When $18 billion is not enough. Rinehart sues Rio Tinto for more iron royalties

Billionaire Australian Gina Rinehart, is taking Rio Tinto (NYSE:RIO) to court, demanding the world’s third largest miner pay her royalties for iron ore production at the Channar and Eastern Ranges mines in the Pilbara.

Bloomberg reports that Rinehart is accusing Rio of owing her and partner Wright Prospecting 2.5% of sales from the sites over the next 12 years of production.

The Anglo-Australian mining giant is fighting the demands, saying that it already pays Hancock Prospecting, Rinehart’s company, royalties on production at Tom Price, Marandoo and Paraburdoo mines.

While details of the sums at stake has been kept private, Bloomberg says Rio expects Channar to produce 200 million tonnes in its life and iron ore prices currently hover around $150 a tonne.

Rinehart, nicknamed Big G, owns a multi-billion dollar coal and iron ore empire, which makes her the fourth richest person in the industry, according to Mining.com’s recent list of the 40 wealthiest billionaires involved in minerals, metals and mining on the planet, with a combined wealth of well over $300 billion.
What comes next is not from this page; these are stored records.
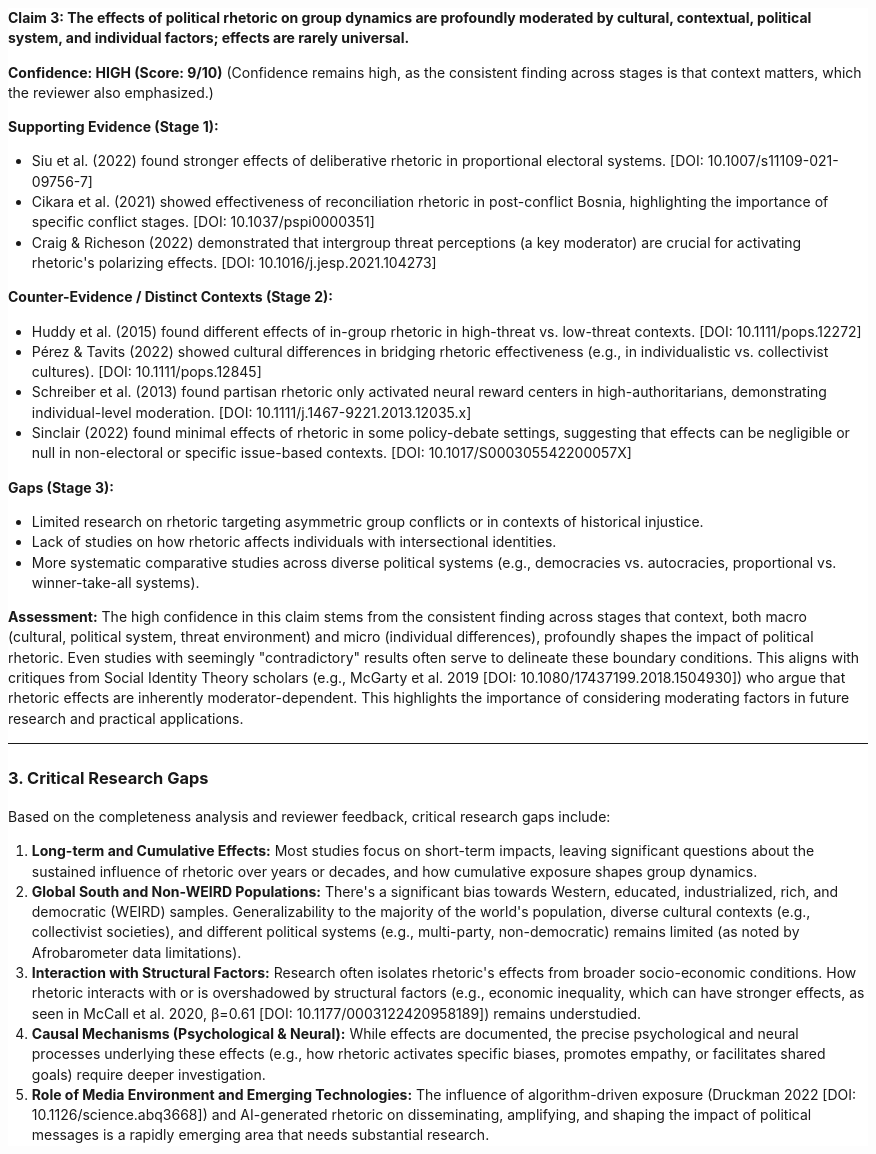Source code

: **Claim 3: The effects of political rhetoric on group dynamics are profoundly moderated by cultural, contextual, political system, and individual factors; effects are rarely universal.**

**Confidence: HIGH (Score: 9/10)** (Confidence remains high, as the consistent finding across stages is that context matters, which the reviewer also emphasized.)

**Supporting Evidence (Stage 1):**
*   Siu et al. (2022) found stronger effects of deliberative rhetoric in proportional electoral systems. [DOI: 10.1007/s11109-021-09756-7]
*   Cikara et al. (2021) showed effectiveness of reconciliation rhetoric in post-conflict Bosnia, highlighting the importance of specific conflict stages. [DOI: 10.1037/pspi0000351]
*   Craig & Richeson (2022) demonstrated that intergroup threat perceptions (a key moderator) are crucial for activating rhetoric's polarizing effects. [DOI: 10.1016/j.jesp.2021.104273]

**Counter-Evidence / Distinct Contexts (Stage 2):**
*   Huddy et al. (2015) found different effects of in-group rhetoric in high-threat vs. low-threat contexts. [DOI: 10.1111/pops.12272]
*   Pérez & Tavits (2022) showed cultural differences in bridging rhetoric effectiveness (e.g., in individualistic vs. collectivist cultures). [DOI: 10.1111/pops.12845]
*   Schreiber et al. (2013) found partisan rhetoric only activated neural reward centers in high-authoritarians, demonstrating individual-level moderation. [DOI: 10.1111/j.1467-9221.2013.12035.x]
*   Sinclair (2022) found minimal effects of rhetoric in some policy-debate settings, suggesting that effects can be negligible or null in non-electoral or specific issue-based contexts. [DOI: 10.1017/S000305542200057X]

**Gaps (Stage 3):**
*   Limited research on rhetoric targeting asymmetric group conflicts or in contexts of historical injustice.
*   Lack of studies on how rhetoric affects individuals with intersectional identities.
*   More systematic comparative studies across diverse political systems (e.g., democracies vs. autocracies, proportional vs. winner-take-all systems).

**Assessment:** The high confidence in this claim stems from the consistent finding across stages that context, both macro (cultural, political system, threat environment) and micro (individual differences), profoundly shapes the impact of political rhetoric. Even studies with seemingly "contradictory" results often serve to delineate these boundary conditions. This aligns with critiques from Social Identity Theory scholars (e.g., McGarty et al. 2019 [DOI: 10.1080/17437199.2018.1504930]) who argue that rhetoric effects are inherently moderator-dependent. This highlights the importance of considering moderating factors in future research and practical applications.

---

### 3. Critical Research Gaps

Based on the completeness analysis and reviewer feedback, critical research gaps include:

1.  **Long-term and Cumulative Effects:** Most studies focus on short-term impacts, leaving significant questions about the sustained influence of rhetoric over years or decades, and how cumulative exposure shapes group dynamics.
2.  **Global South and Non-WEIRD Populations:** There's a significant bias towards Western, educated, industrialized, rich, and democratic (WEIRD) samples. Generalizability to the majority of the world's population, diverse cultural contexts (e.g., collectivist societies), and different political systems (e.g., multi-party, non-democratic) remains limited (as noted by Afrobarometer data limitations).
3.  **Interaction with Structural Factors:** Research often isolates rhetoric's effects from broader socio-economic conditions. How rhetoric interacts with or is overshadowed by structural factors (e.g., economic inequality, which can have stronger effects, as seen in McCall et al. 2020, β=0.61 [DOI: 10.1177/0003122420958189]) remains understudied.
4.  **Causal Mechanisms (Psychological & Neural):** While effects are documented, the precise psychological and neural processes underlying these effects (e.g., how rhetoric activates specific biases, promotes empathy, or facilitates shared goals) require deeper investigation.
5.  **Role of Media Environment and Emerging Technologies:** The influence of algorithm-driven exposure (Druckman 2022 [DOI: 10.1126/science.abq3668]) and AI-generated rhetoric on disseminating, amplifying, and shaping the impact of political messages is a rapidly emerging area that needs substantial research.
Rinehart, 58, inherited Hancock Prospecting from her father Lang Hancock who discovered the world’s largest iron deposit in the Pilbara region in 1952. When Rinehart took over 20 years ago the family firm was debt-ridden and struggling and she built it into the world’s number one private mining business.

Forbes estimates Rinehart’s fortune at $18 billion, saying it has doubled in the past year thanks to billions of dollars of investments in her coal and iron ore projects in Australia from India and South Korea.